The point is that it was not merely the efforts of a very limited few, but rather, the collective efforts of people from across the spectrum who employed and deployed a multiplicity of tactics, which was required to achieve the positive and beneficial results they did. Today is no different and neither are the struggles we are having, nor the issues we are contesting. One of our very own, Emile Pitre, in 1968, had a vital role in compelling the university to increase both its students and its faculty of color. He is still here to this day encouraging and mentoring students, and seeking to improve the demographic distribution of this very campus. And yet, not two weeks ago we were compelled to stage yet another demonstration because of the lack of faculty and students of color and in particular, people of African descent, among a host of other unjust and disparaging conditions. Not least of which is this institution’s complicity in the school-to-prison pipeline, and benefitting from the prison industrial complex.

Institutional discrimination and racism are deeply entrenched within our structures and practices and will require all of us to make sacrifices as we change the system and the manner in which it functions. For some of us that will mean merely that we are to support those who actively, and who are well within their rights to challenge systems of oppression and discrimination. For others, that may mean exerting some of your influence in situations where your influence can be felt, but otherwise, under other circumstances, you may have elected to refrain from doing so. For others, like many of the people recognized today for their work in the community, Dr. Marisa Herrera the director of the James E. Kelly Ethnic Cultural Center, or Stephanie Gardner the director of the Louis Stokes Alliance for Minority Participation (LSAMP), which assists many minoritized students to achieve success in the science, technology, engineering, and mathematic disciplines otherwise known as STEM, should continue doing the work they are doing. The point is that it is going to require all or most of us to accomplish our goals and to help shape our world into one that is comfortable for us all to live with and in.

There are risks, of course there are risks. And while I live with the constant reminder that people of my complexion, with my ethnic composition have been assassinated by our own government for doing precisely what I am doing right now; none of that will stop me. I will not be intimidated into non-action. I will not be silenced. I will not submit to coercion. I will not be bought off. I will stand on the side of justice, equity, equality, and liberation with my fist held high! And I will trudge into the trenches with my sisters and brothers routing out evil and injustice whence it sprouts!

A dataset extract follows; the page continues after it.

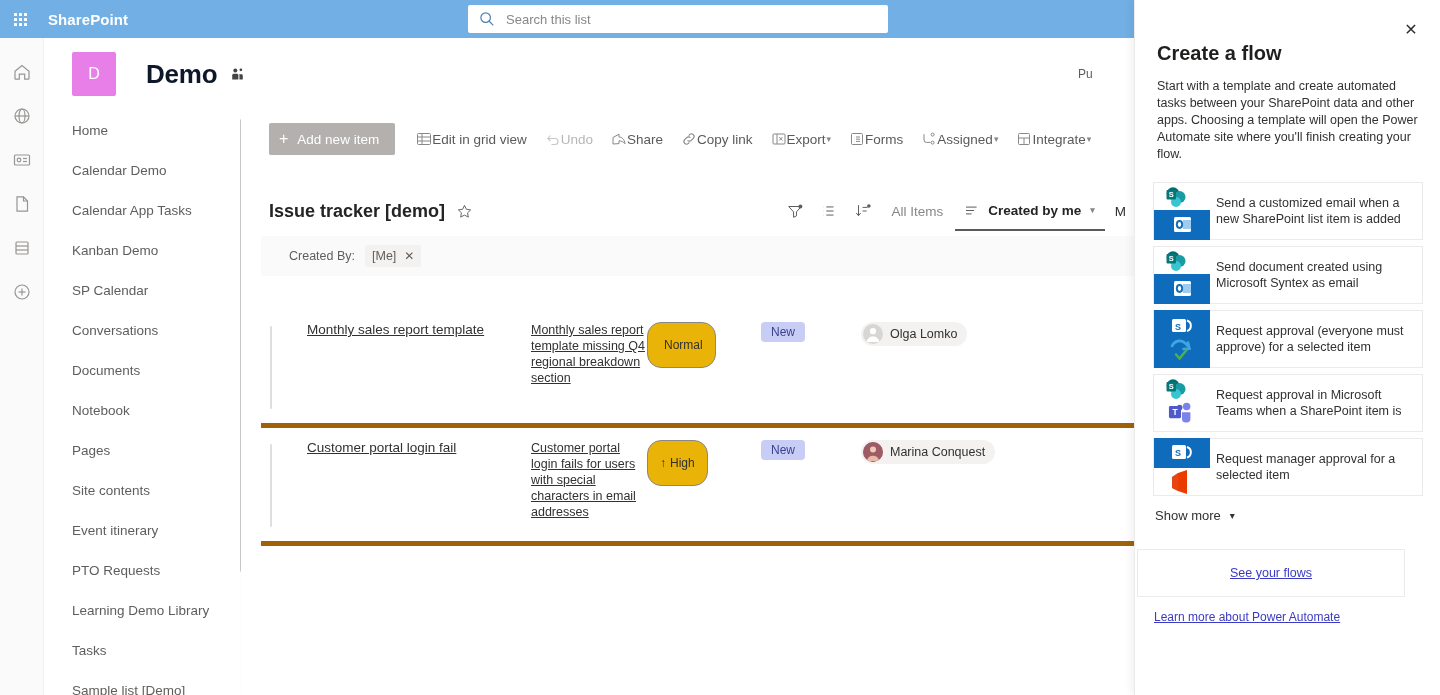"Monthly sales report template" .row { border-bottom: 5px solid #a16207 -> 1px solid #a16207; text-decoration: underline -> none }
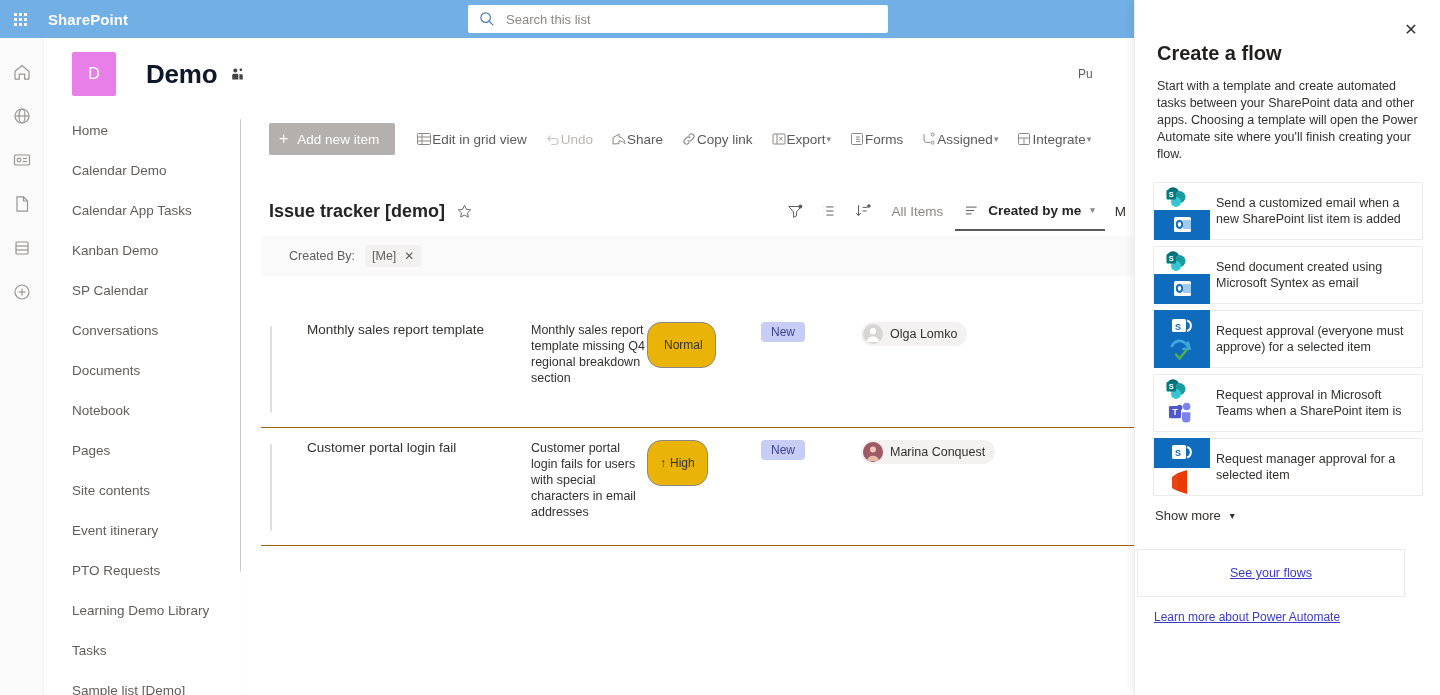"Normal" .pill-priority { background: #eab308 -> #0ea5e9; padding: 15px 12px -> 7px 12px }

I never thought an award like this would be presented to a person like me, from an institution such as the University of Washington because although the world seems to love the positive and beneficial changes that have resulted from people like myself and those I work with; it also seems to shun and disavow the very necessary actions we sometimes must take.

However, not all of us have merely social constraints to worry about as risks, some of us are subject to institutional power. This is true regardless of whether it is a university or a government that is the focus of protests of injustice. However, it is these threats that most concern me because it questions our ability to provide security for ourselves and our families, and that kind of power can be utilized to coercively silence people into abject conformity and adaptive preferences. This is why it is vital that we stand together applying our skills and positions multilaterally with a multiplicity of tactics to achieve both positive and beneficial change for all of our people.

So, I encourage, and I implore you all to not sit idly by while injustice occurs to anyone, anywhere. Because as Rev. Dr. Martin Luther King Jr. said, “An injustice anywhere is a threat to justice everywhere.” Receiving this award and what was required for that to come about shows me that a and reveals that a broad cross-section of people from across the spectrum want to both see and feel positive change and are making a declaration in support of the work we are doing.

Lastly, and I will leave you with this because it is what guides my actions and comes from a person I hold in the highest regard as a warrior and advocate for the cause of justice and equity; Assata Shakur:

“It is our duty to fight for our freedom. It is our duty to win. We must love each other and support each other. We have nothing to lose but our chains.”